SOUND OF FALLING
Quatre jeunes filles à quatre époques différentes. Alma, Erika, Angelika et Lenka passent leur adolescence dans la même ferme, au nord de l’Allemagne. Alors que la maison se transforme au fil du siècle, les échos du passé résonnent entre ses murs. Malgré les années qui les séparent, leurs vies semblent se répondre.
Critique du film
Après un premier long-métrage resté inédit en France, la réalisatrice allemande Mascha Schilinski fait son entrée en grandes pompes avec la responsabilité d’ouvrir la compétition de cette 78e édition du festival de Cannes. Intriguant dès son synopsis, Sound of Falling saisit d’emblée par son esthétisme. Mais son imagerie gothique et macabre, qui emprunte ses codes à l’horreur pour distiller ses premiers éléments, n’est que la porte d’entrée vers une oeuvre plus dense, complexe et vertigineuse, qui explore une lignée de femmes.
Dès les premières minutes, le film nous immerge dans un univers où les ombres, les symboles funèbres (ou religieux) et les jeux de lumière semblent en raconter autant que les mots. S’il en déroutera certain·e·s, le film exerce une force d’attraction pourtant incontestable, soignant sa narration éclatée, ses choix visuels audacieux et son atmosphère empreinte de mystère. Il ne faut que quelques images pour être happé·e par sa mise en scène audacieuse : cadrages, jeux de miroir et inversions d’image, flous, ralentis et longs travellings travaillés. Sublimé par la cinématographie éblouissante de Fabian Gamper, qui confère au récit une dimension autant poétique qu’inquiétante, l’oeuvre navigue entre la lumière et les ombres, ce qui est énoncé et ce qui est tu. La narration entremêle quatre époques distinctes dans un même espace géographique — une ferme isolée dans l’Altmark et ses environs —, créant un labyrinthe temporel où les échos entre les générations se répondent tandis que le contexte historique de chaque arc nous permet de situer progressivement les chronologies.
Violences ancestrales
À travers les récits d’Alma, Erika, Angelika et Nelly, Sound of falling expose surtout cette violence ancestrale, larvée, qui pèse sur les filles, bridant leurs désirs ou, parfois, les condamnant. Il est tout de même question d’abus et d’inceste, de stérilisation forcée et de silence(s) imposé(s), de mortalité infantile et de suicides, autant d’éléments traumatiques qui s’intègrent dans cette transmission intergénérationnelle face à une domination patriarcale persistante et impitoyable.
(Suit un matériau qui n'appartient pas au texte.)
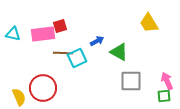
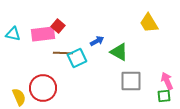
red square: moved 2 px left; rotated 32 degrees counterclockwise
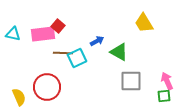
yellow trapezoid: moved 5 px left
red circle: moved 4 px right, 1 px up
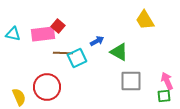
yellow trapezoid: moved 1 px right, 3 px up
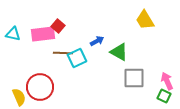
gray square: moved 3 px right, 3 px up
red circle: moved 7 px left
green square: rotated 32 degrees clockwise
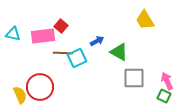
red square: moved 3 px right
pink rectangle: moved 2 px down
yellow semicircle: moved 1 px right, 2 px up
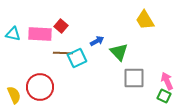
pink rectangle: moved 3 px left, 2 px up; rotated 10 degrees clockwise
green triangle: rotated 18 degrees clockwise
yellow semicircle: moved 6 px left
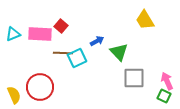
cyan triangle: rotated 35 degrees counterclockwise
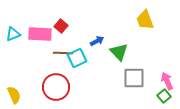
yellow trapezoid: rotated 10 degrees clockwise
red circle: moved 16 px right
green square: rotated 24 degrees clockwise
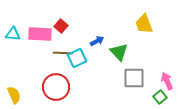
yellow trapezoid: moved 1 px left, 4 px down
cyan triangle: rotated 28 degrees clockwise
green square: moved 4 px left, 1 px down
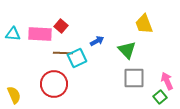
green triangle: moved 8 px right, 2 px up
red circle: moved 2 px left, 3 px up
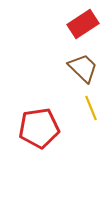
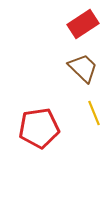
yellow line: moved 3 px right, 5 px down
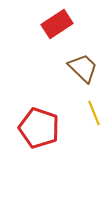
red rectangle: moved 26 px left
red pentagon: rotated 27 degrees clockwise
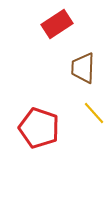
brown trapezoid: rotated 132 degrees counterclockwise
yellow line: rotated 20 degrees counterclockwise
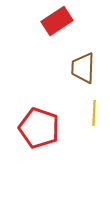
red rectangle: moved 3 px up
yellow line: rotated 45 degrees clockwise
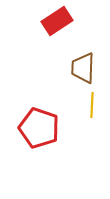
yellow line: moved 2 px left, 8 px up
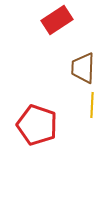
red rectangle: moved 1 px up
red pentagon: moved 2 px left, 3 px up
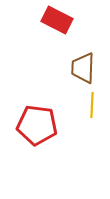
red rectangle: rotated 60 degrees clockwise
red pentagon: rotated 12 degrees counterclockwise
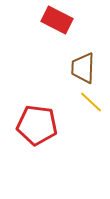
yellow line: moved 1 px left, 3 px up; rotated 50 degrees counterclockwise
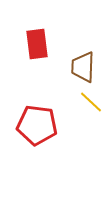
red rectangle: moved 20 px left, 24 px down; rotated 56 degrees clockwise
brown trapezoid: moved 1 px up
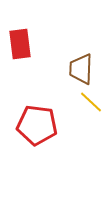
red rectangle: moved 17 px left
brown trapezoid: moved 2 px left, 2 px down
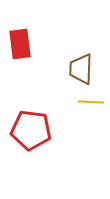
yellow line: rotated 40 degrees counterclockwise
red pentagon: moved 6 px left, 5 px down
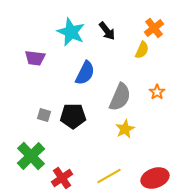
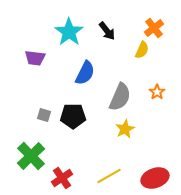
cyan star: moved 2 px left; rotated 12 degrees clockwise
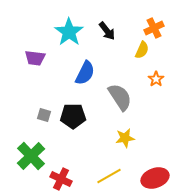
orange cross: rotated 12 degrees clockwise
orange star: moved 1 px left, 13 px up
gray semicircle: rotated 56 degrees counterclockwise
yellow star: moved 9 px down; rotated 18 degrees clockwise
red cross: moved 1 px left, 1 px down; rotated 30 degrees counterclockwise
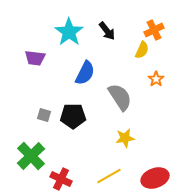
orange cross: moved 2 px down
Si le film devrait trouver légitiment une place au palmarès en fin de festival, ce sera peut-être pour honorer la prodigieuse mise en scène immersive de Mascha Schilinski. Sa caméra accompagne chacune de ses héroïnes, épouse leur regards, tandis que les voix-off dévoilent leurs songes et leurs pensées, parfois innocentes, parfois sordides et désespérées. Si plastiquement le film éblouit, il faut aussi saluer le méticuleux travail sonore, des bruits enivrants de la nature aux sons ambiants inquiétants, captant souvent l’ouïe avant de saisir la rétine. Cet alliage de réussites techniques renforce la tension du film et cette chape de plomb qui pèse sur ses protagonistes, comme une fatalité.
Enfin, il faudra associer son impeccable distribution à la réussite du film. Les comédiennes, Hanna Heckt, Lena Urzendowsky, Laeni Geiseler, Susanne Wuest, Luise Heyer ou encore Lea Drinda offrent des performances d’une grande justesse, incarnant avec intensité les différentes facettes de la condition féminine à travers le siècle, donnant chair à cette fresque hypnotique, qui allie virtuosité formelle et profondeur thématique.
En confrontant les spectateur.ice·s à la violence sourde de la domination patriarcale et aux blessures transmises de mère en fille, Mascha Schilinski nous propulse dans une expérience cinématographique saisissante et s’impose d’emblée comme l’une des œuvres marquantes de cette nouvelle édition cannoise.